Thursday, August 9, 2007

Form vs. Shape 2 Rewrite

For the first time since I wrote it back in 2001, I've redone my C-130 tutorial from scratch. It was interesting seeing how different it was doing it now versus back in V2 days, and how different it wasn't--after all, NURBS were developed for making airplanes so it's not like some products people work on where new features have made what was previously not practical in 3D possible. The improvements to blending were a big help. I did make some limited use of the new Universal Deformation Technology. Probably the biggest time-saver was the little thing of now being able to use multiple edges for surface matching and sweeping. Some things that were very difficult unless you knew the special trick you could only learn from my CD(or the Version 1 tutorial I got it from)became trivial.
If you take a look at the sample page from the original version, the layout's been changed to match the other two--one of the reasons I decided it was time to roll them all onto one CD for only $99, operators are standing by. ;-)
I am actually a little disappointed about that, I did like the old look very much, the project was as much a design experiment with that as it was about the 3d. I wanted a design that was actually intended to work better on-screen than printed, inspired to a large extent by the musings of Scott McCloud.

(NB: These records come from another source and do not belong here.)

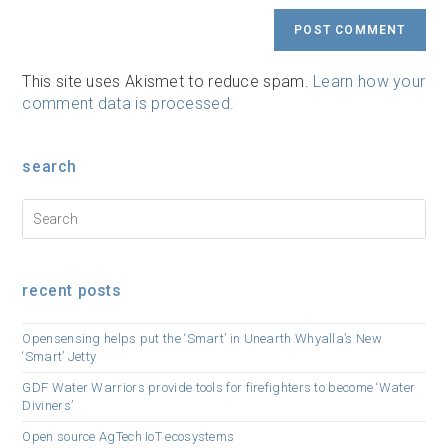
URL
(optional)
This site uses Akismet to reduce spam.
Learn how your
comment data is processed.
search
recent posts
Opensensing helps put the ‘Smart’ in Unearth Whyalla’s New
‘Smart’ Jetty
GDF Water Warriors provide tools for firefighters to become ‘Water
Diviners’
Open source AgTech IoT ecosystems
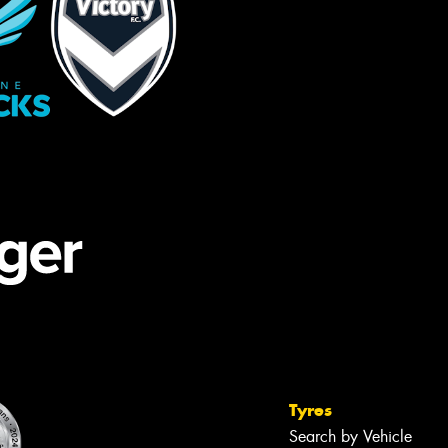
Tyres
Search by Vehicle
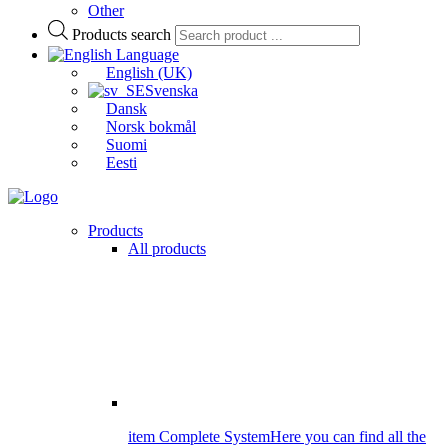
Other
Products search
Language
English (UK)
Svenska
Dansk
Norsk bokmål
Suomi
Eesti
Products
All products
item Complete System
Here you can find all the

Unfortunately the process was incredibly complicated and too cumbersome to edit, especially after I lost track of the mess of scripts and macros that pulled it together. I don't even remember how it went, I'm flabbergasted to think of the stuff I did back in the primitive scripting days of V2. The process was generally something like this:
  1. In Rhino, I had every single step saved as a separate model, many of them in each file. I had crude brute-force mechanisms to do things like save the appearance of selected control points, separate new and unchanged objects, save the views of screenshots, set grid settings according to the scale of the view, and output all the shots for a file with the touch of a button.
  2. I wanted to do some things with the screenshots that couldn't yet be done in Rhino so part of the output process was to 'composite' them in Photoshop. One of those things was antialiasing, which at the time you could only control through your video card, but I still wanted grids and curves 'crisp,' so I...somehow managed that flipping back and forth.

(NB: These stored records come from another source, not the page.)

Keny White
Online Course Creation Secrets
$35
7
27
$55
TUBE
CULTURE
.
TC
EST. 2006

  3. The pages were actually assembled in InDesign. That was alright, the way it handles text is awesome.
  4. Then the problem was how to get that out of InDesign into something that would work in a browser. It's "HTML export" wasn't acceptable then (probably wouldn't be now)so it was necessary to turn the pages into big pictures.
  5. InDesign didn't have raster export, so I had to export as PDF(after breaking the pages up according to the maximum page size)and use ImageReady(no, not Photoshop) to convert them and slice them up.
  6. To do the printable version I had scripting in InDesign to compress the spacing between the images and split it into page-sized chunks, which I then transferred into a new file.